Unsicherheit über den weiteren Pandemie-Verlauf prägt die Märkte

Gleichwohl ist unser Basisszenario eines „langen Aufstiegs“ mit einer ungewöhnlichen Unsicherheit behaftet. Im Rahmen unseres virtuellen Forums riefen wir uns 2016 entwickeltes Konzept in Erinnerung, das wir schon einmal als hilfreich empfunden haben, um die Aussichten zu charakterisieren – das Konzept der „radikalen Unsicherheit“. Diesmal liegt die Hauptquelle der Unsicherheit, und damit der ausschlaggebende Faktor für die konjunkturellen Aussichten, außerhalb der ökonomischen oder politischen Sphäre: eine sich rasant entwickelnde Covid-19-Pandemie, deren konjunkturelle Konsequenzen stärker oder schwächer sein könnten, als in unserem Basisszenario für die kommenden sechs bis zwölf Monate – unseren Prognosezeitraum – beschrieben. Daher haben wir viel Zeit darauf verwendet, zwei alternative Szenarien zu unserem Basisszenario aufzustellen.

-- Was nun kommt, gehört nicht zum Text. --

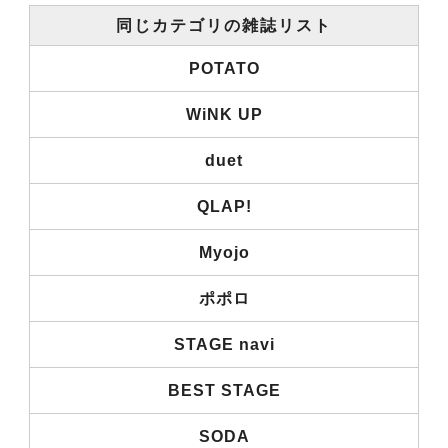
同じカテゴリの雑誌リスト
POTATO
WiNK UP
duet
QLAP!
Myojo
ポポロ
STAGE navi
BEST STAGE
SODA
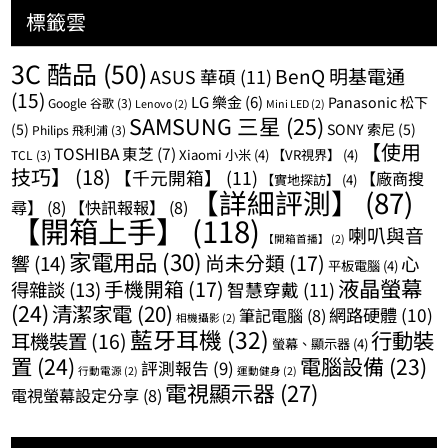
標籤雲
3C 酷品
(50)
BenQ 明基電通
ASUS 華碩
(11)
(15)
LG 樂金
(6)
Panasonic 松下
Google 谷歌
(3)
Lenovo
(2)
Mini LED
(2)
SAMSUNG 三星
(25)
(5)
SONY 索尼
(5)
Philips 飛利浦
(3)
【使用
TOSHIBA 東芝
(7)
Xiaomi 小米
(4)
【VR視界】
(4)
TCL
(3)
技巧】
(18)
【千元開箱】
(11)
【廠商搜
【實地探訪】
(4)
【詳細評測】
(87)
尋】
(8)
【快訊報報】
(8)
【開箱上手】
(118)
喇叭與音
【開箱首播】
(2)
家電用品
(30)
尚未分類
(17)
響
(14)
心
平板電腦
(4)
液晶螢幕
手機開箱
(17)
得雜談
(13)
智慧穿戴
(11)
(24)
清潔家電
(20)
網路硬體
(10)
筆記電腦
(8)
相機攝影
(2)
藍牙耳機
(32)
行動裝
耳機裝置
(16)
螢幕、顯示器
(4)
置
(24)
電腦設備
(23)
評測報告
(9)
行動電源
(2)
運動健身
(2)
電視顯示器
(27)
電視螢幕設定分享
(8)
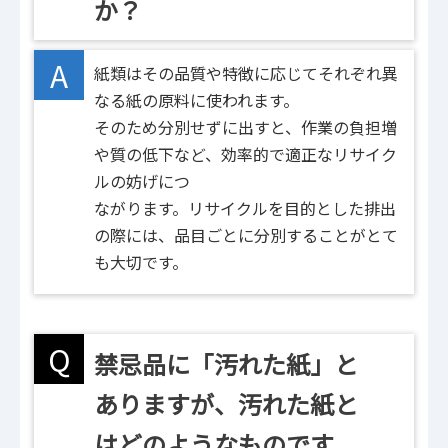
か？
A
紙類はその品質や特徴に応じてそれぞれ異
なる紙の原料に使われます。
そのため分別せずに出すと、作業の負担増
や質の低下など、効率的で適正なリサイク
ルの妨げにつ
ながります。リサイクルを目的とした排出
の際には、品目ごとに分別することがとて
も大切です。
Q
禁忌品に「汚れた紙」と
ありますが、汚れた紙と
はどのようなものです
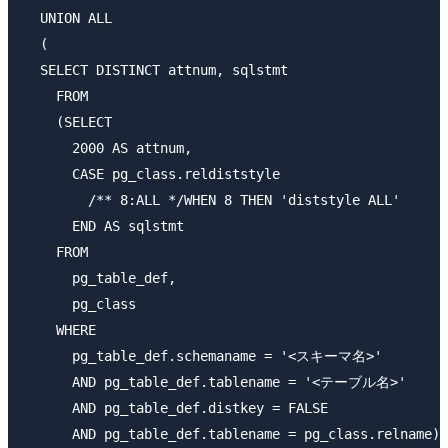
  UNION ALL

  (

  SELECT DISTINCT attnum, sqlstmt

    FROM

    (SELECT

      2000 AS attnum,

      CASE pg_class.reldiststyle

        /** 8:ALL */WHEN 8 THEN 'diststyle ALL'

      END AS sqlstmt

    FROM

      pg_table_def,

      pg_class

    WHERE

      pg_table_def.schemaname = '<スキーマ名>'

      AND pg_table_def.tablename = '<テーブル名>'

      AND pg_table_def.distkey = FALSE

      AND pg_table_def.tablename = pg_class.relname)
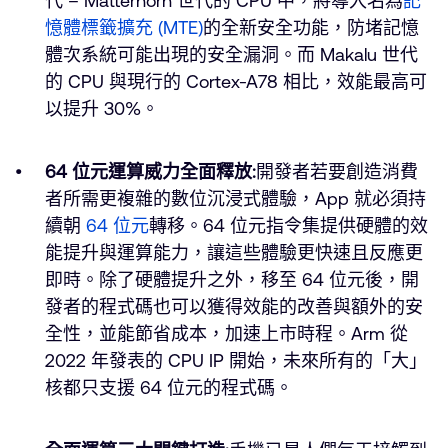
代 – Matterhorn 世代的 CPU 中，將導入名為
記
憶體標籤擴充 (MTE)
的全新安全功能，防堵記憶
體次系統可能出現的安全漏洞。而 Makalu 世代
的 CPU 與現行的 Cortex-A78 相比，效能最高可
以提升 30%。
64 位元運算威力全面釋放:
開發者若要創造消費
者所需更複雜的數位沉浸式體驗，App 就必須持
續朝
64 位元
轉移。64 位元指令集提供硬體的效
能提升與運算能力，讓這些體驗更快速且反應更
即時。除了硬體提升之外，移至 64 位元後，開
發者的程式碼也可以獲得效能的改善與額外的安
全性，並能節省成本，加速上市時程。Arm 從
2022 年發表的 CPU IP 開始，未來所有的「大」
核都只支援 64 位元的程式碼。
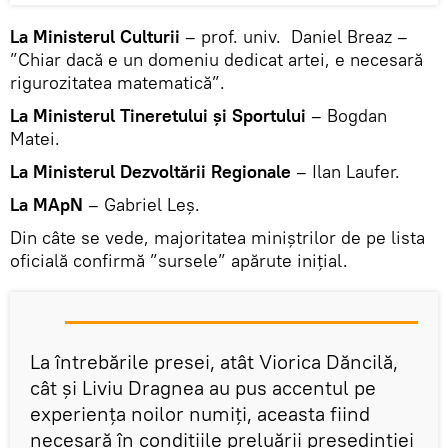
La Ministerul Culturii
– prof. univ. Daniel Breaz –
”Chiar dacă e un domeniu dedicat artei, e necesară
rigurozitatea matematică”.
La Ministerul Tineretului și Sportului
– Bogdan
Matei.
La Ministerul Dezvoltării Regionale
– Ilan Laufer.
La MApN
– Gabriel Leș.
Din câte se vede, majoritatea miniștrilor de pe lista
oficială confirmă ”sursele” apărute inițial.
La întrebările presei, atât Viorica Dăncilă,
cât și Liviu Dragnea au pus accentul pe
experiența noilor numiți, aceasta fiind
necesară în condițiile preluării președinției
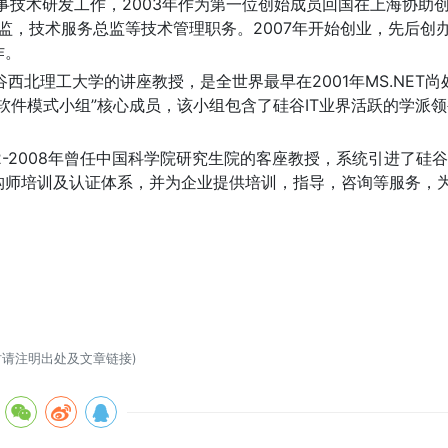
司从事技术研发工作，2003年作为第一位创始成员回国在上海协助
发总监，技术服务总监等技术管理职务。2007年开始创业，先后创
作。
北理工大学的讲座教授，是全世界最早在2001年MS.NET尚处
软件模式小组”核心成员，该小组包含了硅谷IT业界活跃的学派
2-2008年曾任中国科学院研究生院的客座教授，系统引进了硅
构师培训及认证体系，并为企业提供培训，指导，咨询等服务，
载时请注明出处及文章链接)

Alternativszenario 1: Impfstoff kommt früh, Wirtschaft zieht schneller an

Das gute Szenario einer rascheren konjunkturellen Erholung würde sich einstellen, wenn das gewaltige Wettrennen der weltweiten Wissenschaftler um die Entwicklung eines Impfstoffs oder anderer Behandlungsmethoden frühzeitige und belastbare Ergebnisse liefert und die Notwendigkeit von Abstandsregeln schneller verringert als erwartet. In diesem Zusammenhang untersuchten wir den Status quo potenzieller Impfstoffe und Arzneimittel, unterstützt durch eine eingehende Prüfung der neuesten wissenschaftlichen Veröffentlichungen durch zwei unserer Kollegen sowie durch Pimcos medizinischen Berater in Sachen Covid-19. Doch selbst den Experten war es praktisch unmöglich, zuverlässige Voraussagen bezüglich des Zeitpunkts abzugeben, an dem wirksame medizinische Heilmittel zur Verfügung stehen werden.